▶ **Set task**:
Please put everything in the listing from the line containing "pose: elev=180.9 azim=21.0" down through the end of the listing into a numbered list, one line per item with blank lines omitted. Leave the pictures out of your answer.

▶ **Data to process**:

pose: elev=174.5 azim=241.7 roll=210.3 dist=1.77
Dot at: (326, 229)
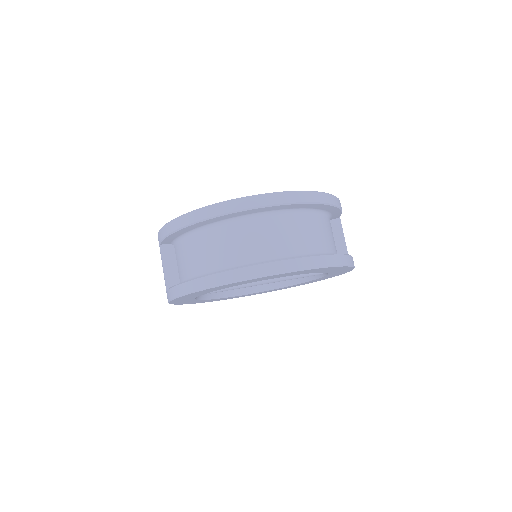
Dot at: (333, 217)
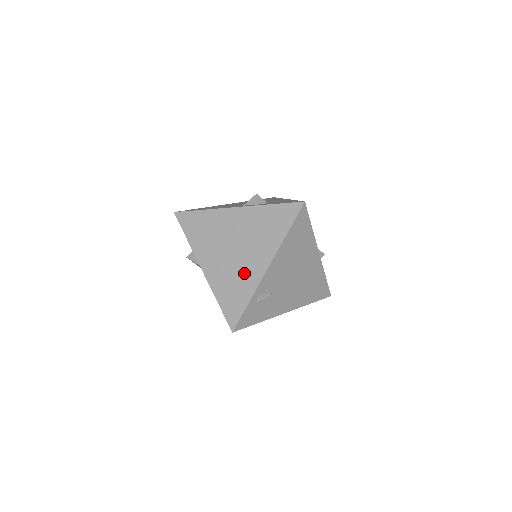
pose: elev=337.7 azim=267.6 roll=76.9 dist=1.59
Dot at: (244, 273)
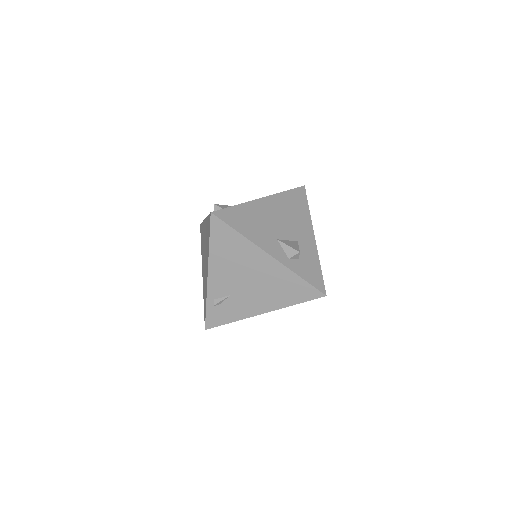
Dot at: (205, 279)
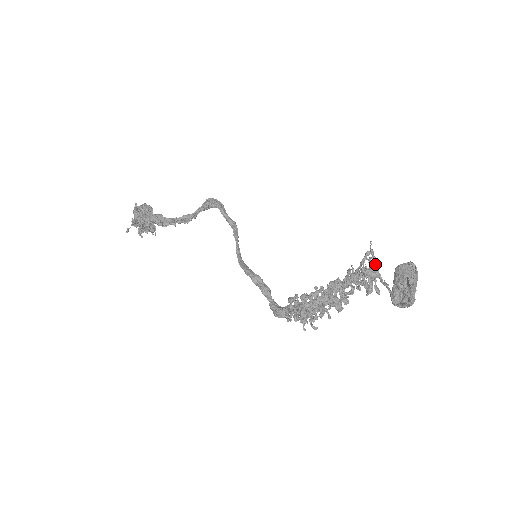
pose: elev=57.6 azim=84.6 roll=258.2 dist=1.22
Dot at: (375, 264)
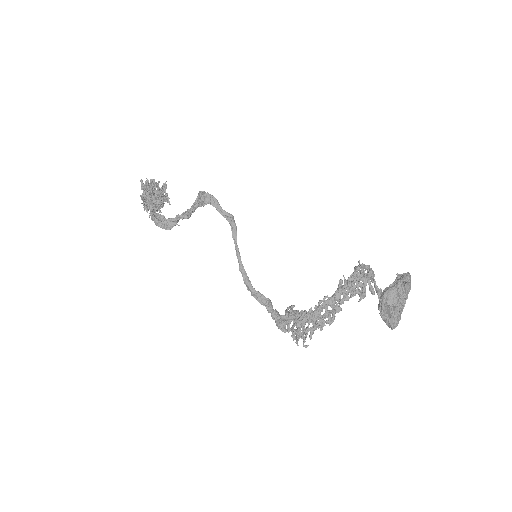
Dot at: (368, 272)
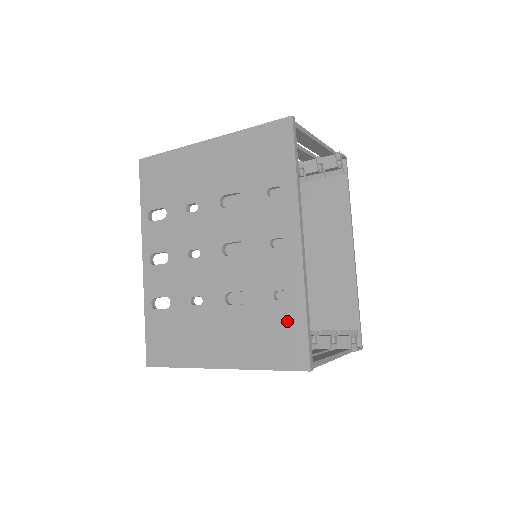
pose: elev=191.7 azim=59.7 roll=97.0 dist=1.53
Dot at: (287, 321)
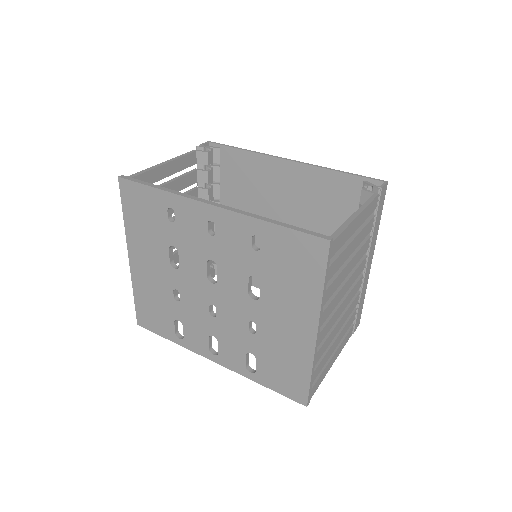
Dot at: (279, 246)
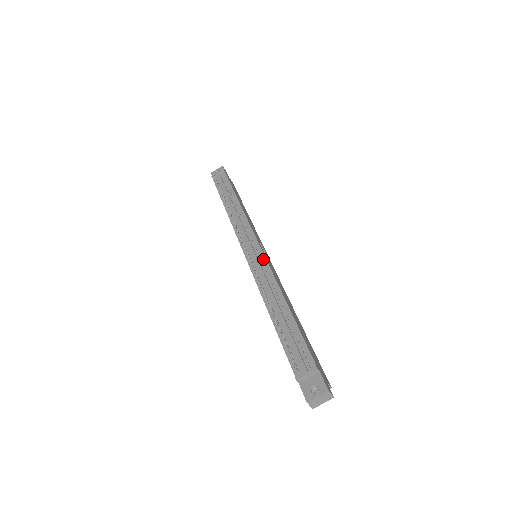
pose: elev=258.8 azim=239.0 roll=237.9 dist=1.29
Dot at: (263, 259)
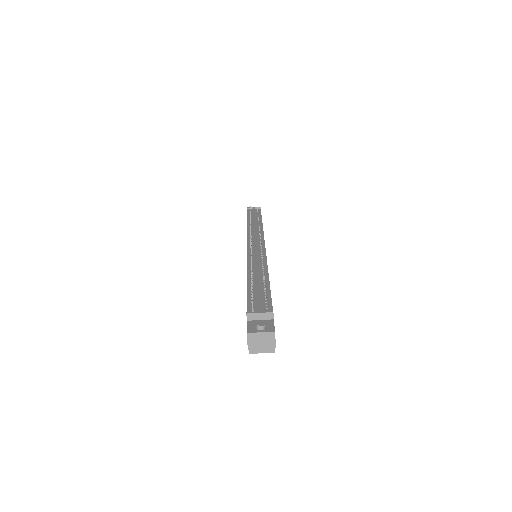
Dot at: (263, 251)
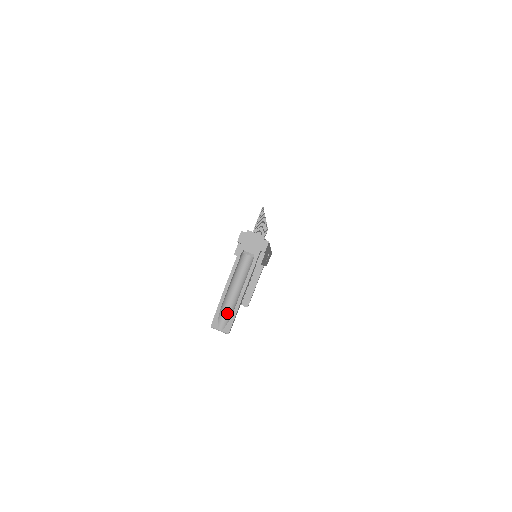
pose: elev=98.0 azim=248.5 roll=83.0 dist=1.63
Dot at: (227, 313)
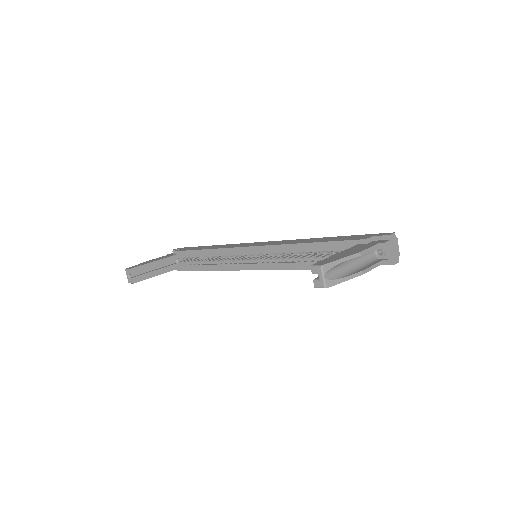
Dot at: (337, 271)
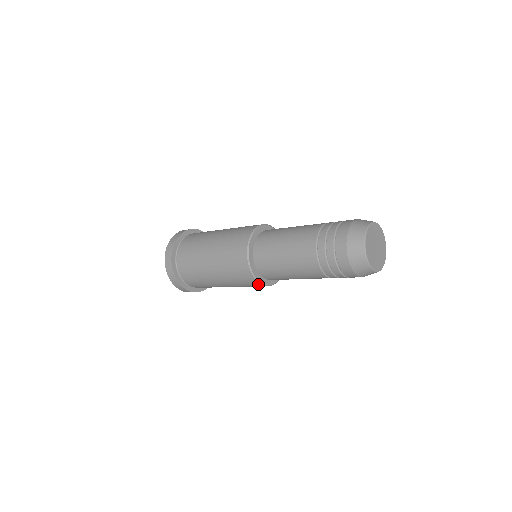
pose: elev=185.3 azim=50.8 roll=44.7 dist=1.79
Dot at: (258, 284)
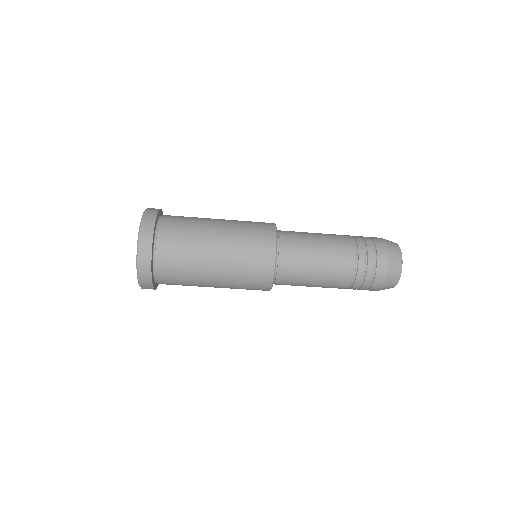
Dot at: (272, 246)
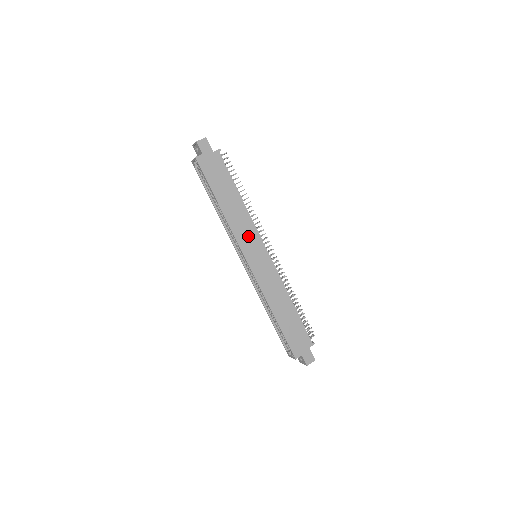
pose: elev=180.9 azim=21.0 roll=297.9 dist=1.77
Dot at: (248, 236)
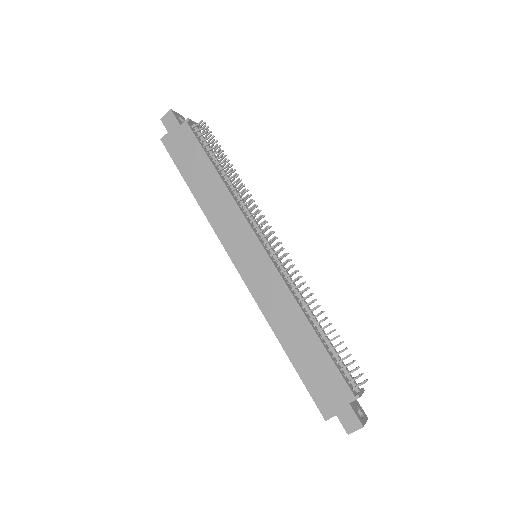
Dot at: (233, 229)
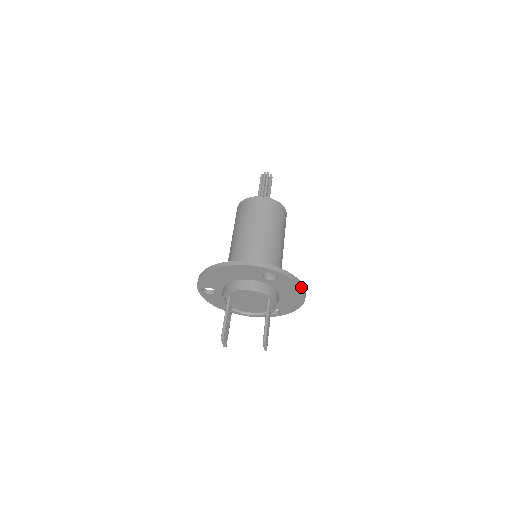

▶ **The result**:
1. pose: elev=180.9 azim=21.0 roll=297.9 dist=1.77
2. Dot at: (248, 236)
3. Dot at: (233, 229)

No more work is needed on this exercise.